* _Description of the task_: Scan the listing for the word "wrist", and copy out each line where it is found.

* _Records_:
○ ○ ○ ○ ○
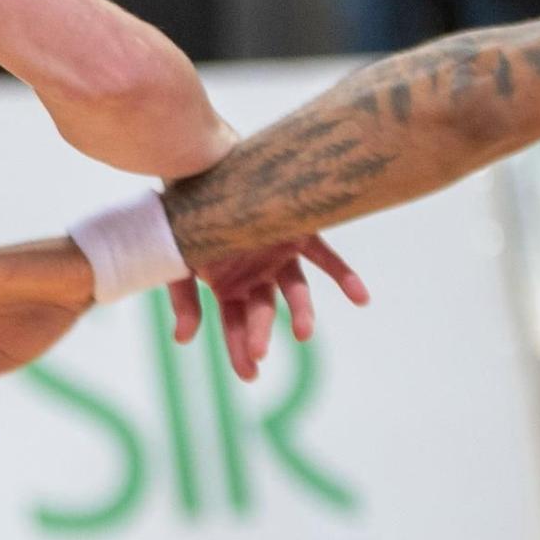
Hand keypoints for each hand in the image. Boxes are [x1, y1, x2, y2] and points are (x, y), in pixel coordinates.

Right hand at [177, 235, 371, 379]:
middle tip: (261, 352)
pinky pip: (324, 256)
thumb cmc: (185, 217)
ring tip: (304, 333)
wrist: (200, 164)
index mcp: (229, 285)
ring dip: (301, 311)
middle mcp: (258, 274)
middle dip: (261, 332)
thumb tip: (183, 341)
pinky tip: (361, 298)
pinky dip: (343, 276)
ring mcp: (280, 254)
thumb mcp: (178, 260)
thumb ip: (182, 299)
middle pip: (262, 310)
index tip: (249, 374)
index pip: (235, 325)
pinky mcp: (300, 231)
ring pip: (295, 288)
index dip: (240, 349)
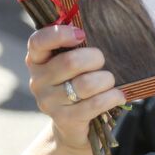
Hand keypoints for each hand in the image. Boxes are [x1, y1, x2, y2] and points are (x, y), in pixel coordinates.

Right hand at [26, 25, 123, 154]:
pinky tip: (117, 95)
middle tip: (101, 61)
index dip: (60, 34)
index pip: (38, 42)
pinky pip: (94, 104)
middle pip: (70, 62)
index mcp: (36, 60)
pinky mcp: (64, 119)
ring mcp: (48, 102)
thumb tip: (90, 29)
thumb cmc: (75, 83)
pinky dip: (112, 97)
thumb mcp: (69, 63)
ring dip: (105, 80)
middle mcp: (37, 81)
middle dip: (95, 58)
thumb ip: (74, 45)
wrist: (71, 125)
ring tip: (109, 81)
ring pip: (85, 84)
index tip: (81, 35)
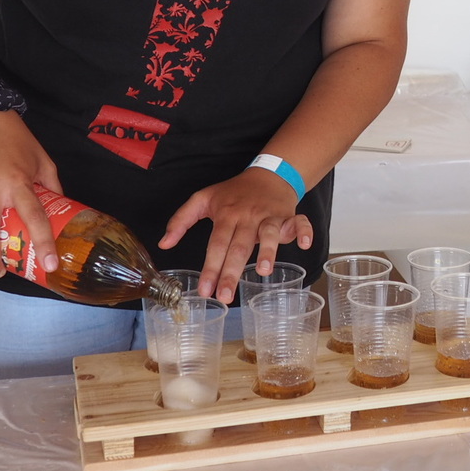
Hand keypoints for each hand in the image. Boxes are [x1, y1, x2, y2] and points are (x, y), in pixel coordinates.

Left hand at [158, 167, 313, 303]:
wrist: (268, 174)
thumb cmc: (234, 192)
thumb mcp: (203, 198)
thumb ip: (181, 220)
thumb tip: (164, 243)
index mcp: (226, 215)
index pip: (216, 244)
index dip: (210, 268)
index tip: (204, 290)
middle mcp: (248, 216)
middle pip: (239, 246)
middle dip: (231, 272)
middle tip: (225, 296)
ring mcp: (270, 216)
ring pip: (268, 234)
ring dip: (267, 251)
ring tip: (262, 272)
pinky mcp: (289, 215)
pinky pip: (300, 222)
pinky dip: (304, 231)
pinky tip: (305, 244)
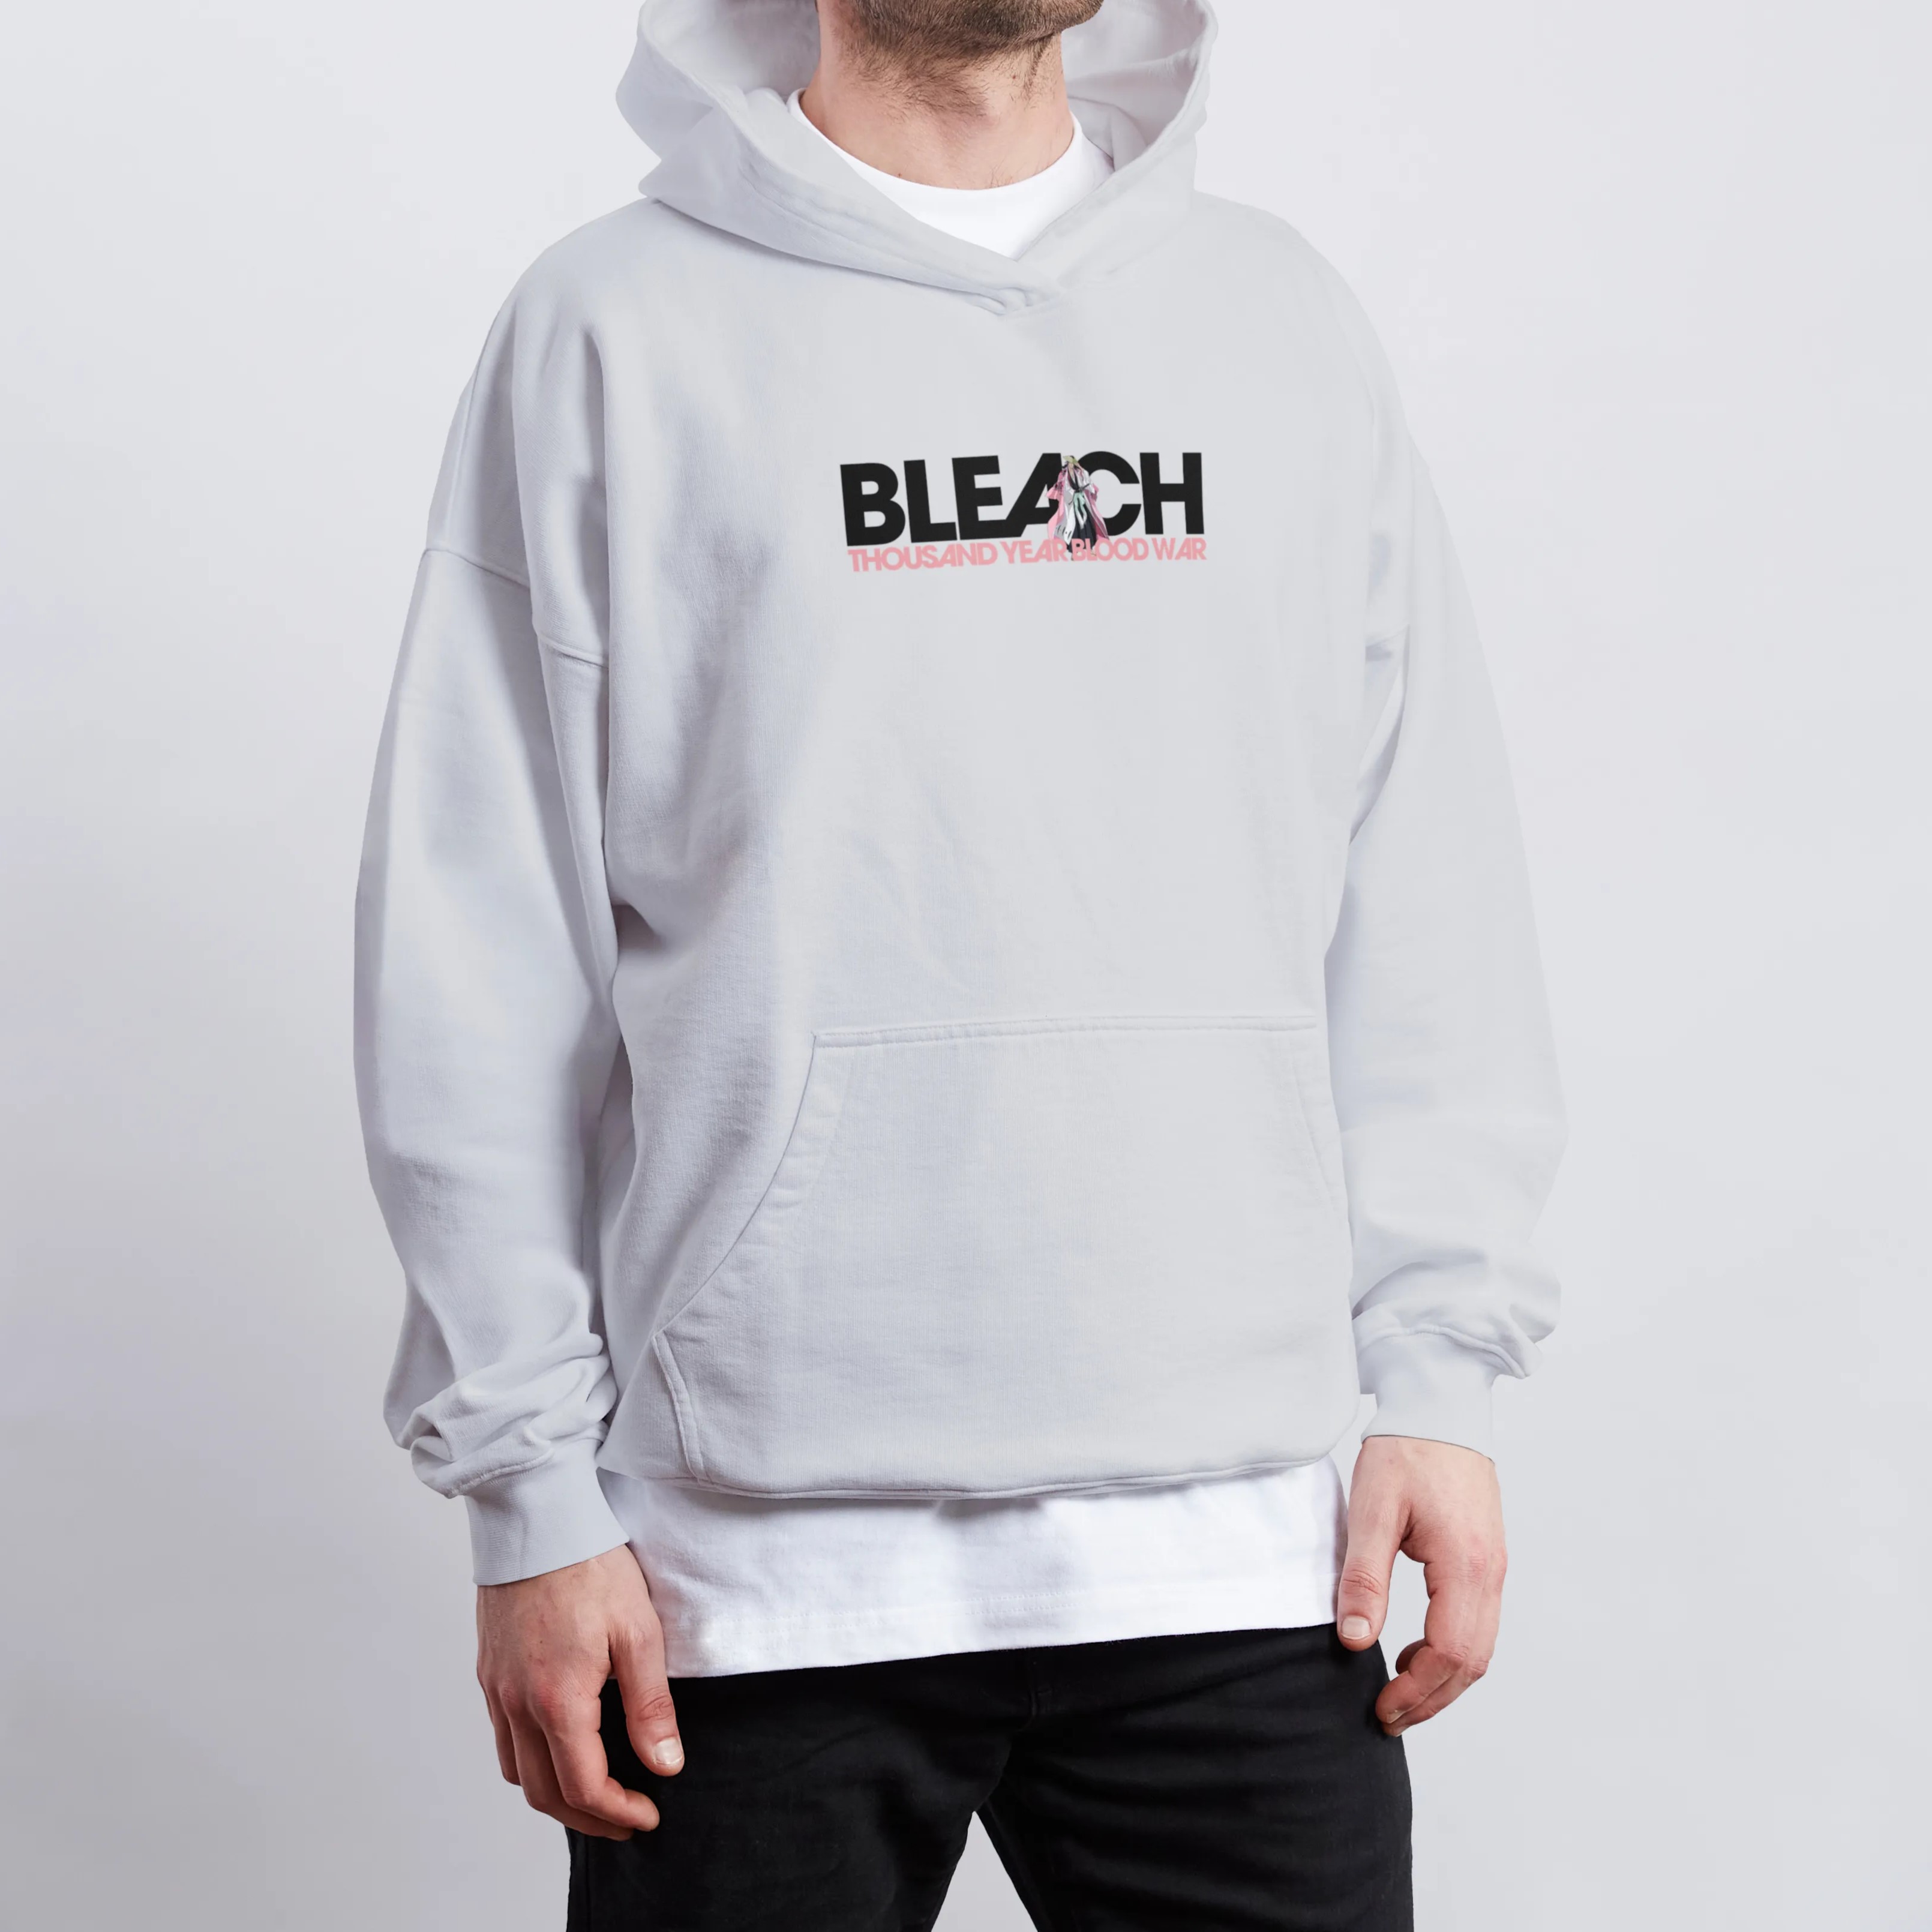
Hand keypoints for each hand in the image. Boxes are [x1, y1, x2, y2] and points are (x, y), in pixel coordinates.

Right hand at [476, 1544, 682, 1838]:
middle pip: (543, 1792)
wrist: (537, 1518)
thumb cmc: (591, 1566)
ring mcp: (496, 1688)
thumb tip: (665, 1765)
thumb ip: (650, 1705)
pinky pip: (502, 1738)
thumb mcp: (638, 1632)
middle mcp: (516, 1702)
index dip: (617, 1812)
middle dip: (588, 1818)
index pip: (583, 1786)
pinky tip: (562, 1746)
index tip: (649, 1815)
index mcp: (557, 1698)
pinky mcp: (489, 1671)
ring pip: (515, 1770)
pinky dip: (531, 1760)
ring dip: (554, 1794)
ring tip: (597, 1792)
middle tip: (627, 1819)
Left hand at [1335, 1435, 1506, 1736]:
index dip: (1417, 1690)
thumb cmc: (1405, 1450)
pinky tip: (1414, 1650)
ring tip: (1397, 1693)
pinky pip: (1477, 1622)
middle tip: (1386, 1717)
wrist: (1440, 1405)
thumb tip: (1354, 1640)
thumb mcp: (1371, 1510)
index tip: (1380, 1708)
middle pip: (1473, 1661)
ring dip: (1443, 1679)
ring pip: (1480, 1646)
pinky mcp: (1485, 1558)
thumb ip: (1363, 1577)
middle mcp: (1489, 1571)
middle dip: (1432, 1698)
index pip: (1451, 1652)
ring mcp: (1493, 1565)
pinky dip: (1450, 1650)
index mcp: (1465, 1563)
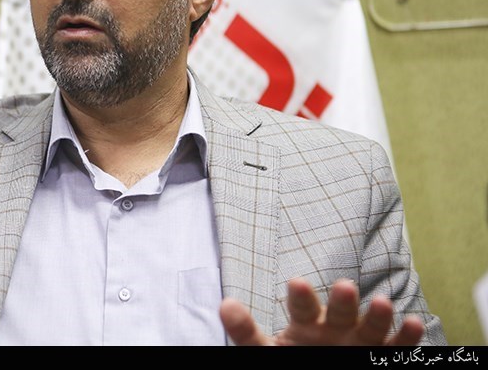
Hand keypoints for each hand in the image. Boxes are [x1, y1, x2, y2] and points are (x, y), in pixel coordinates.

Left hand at [219, 277, 424, 345]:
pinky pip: (396, 347)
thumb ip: (246, 330)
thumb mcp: (265, 349)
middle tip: (345, 285)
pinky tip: (414, 323)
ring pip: (372, 326)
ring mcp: (361, 340)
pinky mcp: (381, 356)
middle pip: (340, 312)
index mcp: (306, 322)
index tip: (296, 282)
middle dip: (343, 301)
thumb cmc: (293, 356)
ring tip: (384, 302)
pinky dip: (406, 337)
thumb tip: (224, 305)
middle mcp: (336, 327)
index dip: (301, 296)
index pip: (302, 307)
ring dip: (379, 316)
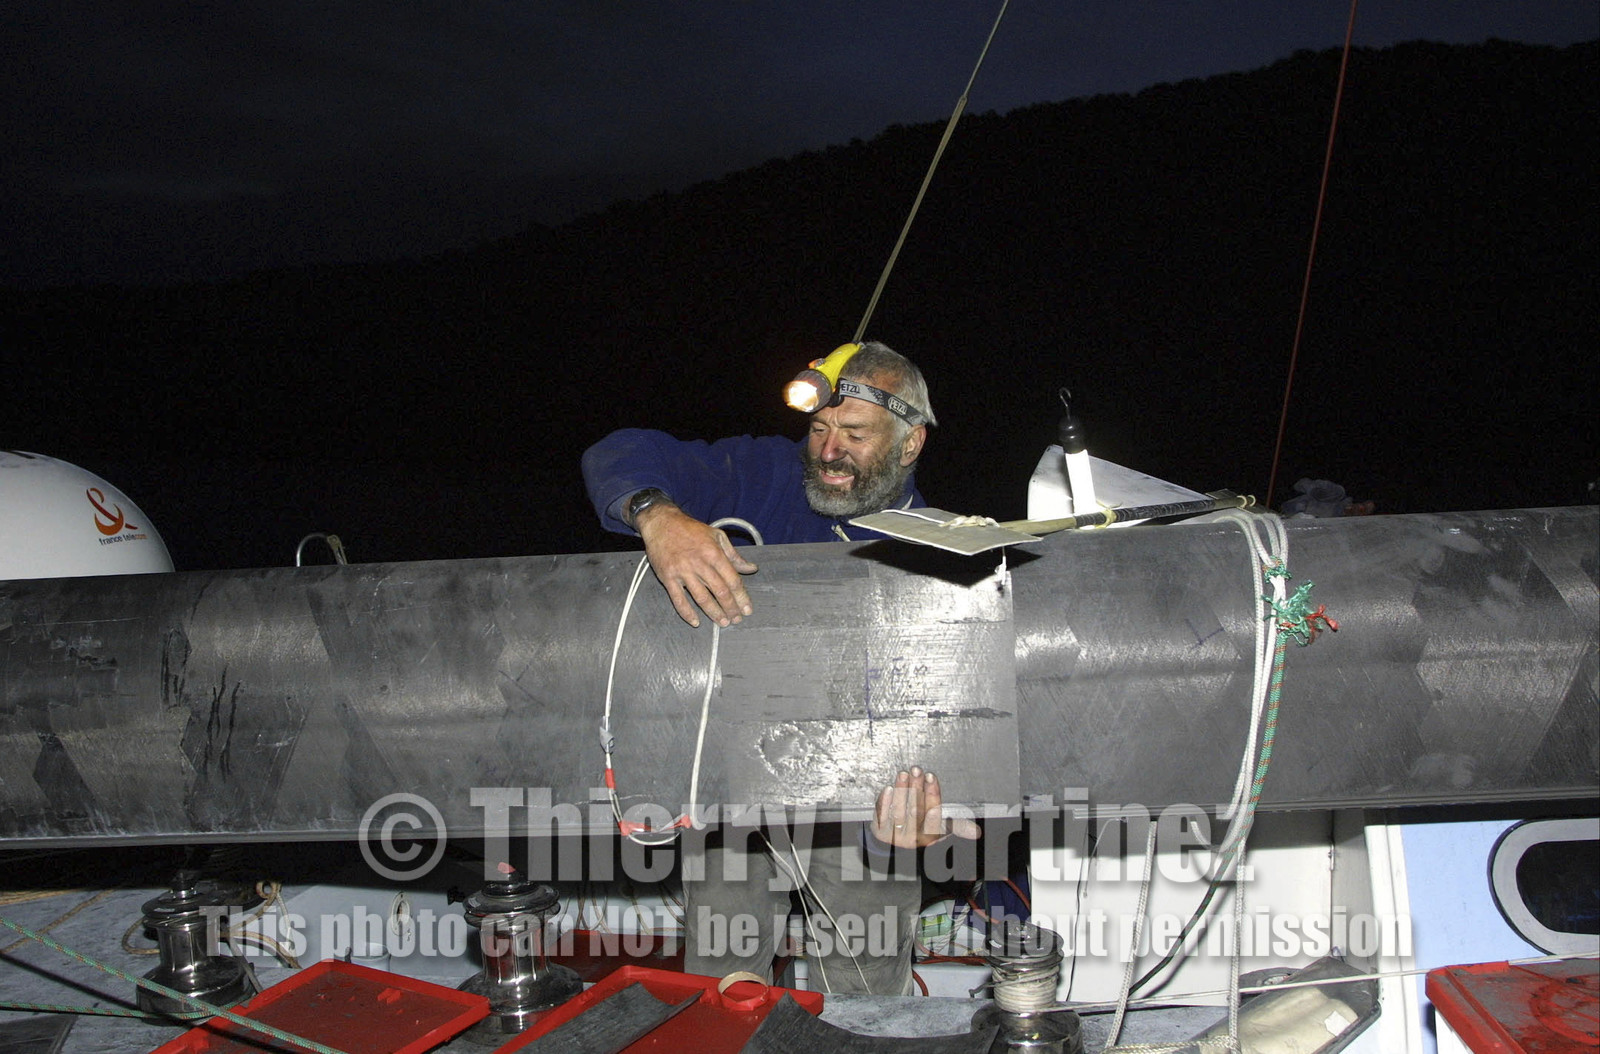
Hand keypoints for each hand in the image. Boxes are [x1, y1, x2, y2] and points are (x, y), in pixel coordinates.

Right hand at [636, 504, 757, 627]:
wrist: (662, 523)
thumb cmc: (690, 529)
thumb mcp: (716, 536)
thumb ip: (734, 555)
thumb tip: (751, 568)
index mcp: (714, 553)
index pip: (732, 580)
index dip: (741, 597)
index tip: (747, 608)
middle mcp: (699, 563)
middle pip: (720, 591)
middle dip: (731, 608)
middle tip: (737, 619)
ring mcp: (683, 572)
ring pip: (701, 598)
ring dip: (714, 613)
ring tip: (723, 622)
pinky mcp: (668, 577)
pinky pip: (678, 599)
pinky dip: (687, 613)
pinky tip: (695, 622)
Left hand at [871, 766, 980, 848]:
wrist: (894, 840)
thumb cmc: (921, 829)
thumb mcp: (939, 830)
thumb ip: (957, 826)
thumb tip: (977, 833)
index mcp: (929, 838)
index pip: (934, 819)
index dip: (933, 804)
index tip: (933, 790)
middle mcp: (912, 839)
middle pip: (915, 811)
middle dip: (918, 789)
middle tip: (919, 771)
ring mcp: (895, 835)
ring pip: (899, 811)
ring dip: (902, 790)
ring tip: (905, 773)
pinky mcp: (880, 830)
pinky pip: (882, 814)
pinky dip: (886, 801)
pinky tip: (890, 788)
○ ○ ○ ○ ○
* _Result of this task_:
wrist: (200, 164)
wrist: (71, 125)
wrist: (268, 174)
wrist: (537, 1518)
wrist: (1440, 1405)
wrist: (662, 523)
wrist: (894, 840)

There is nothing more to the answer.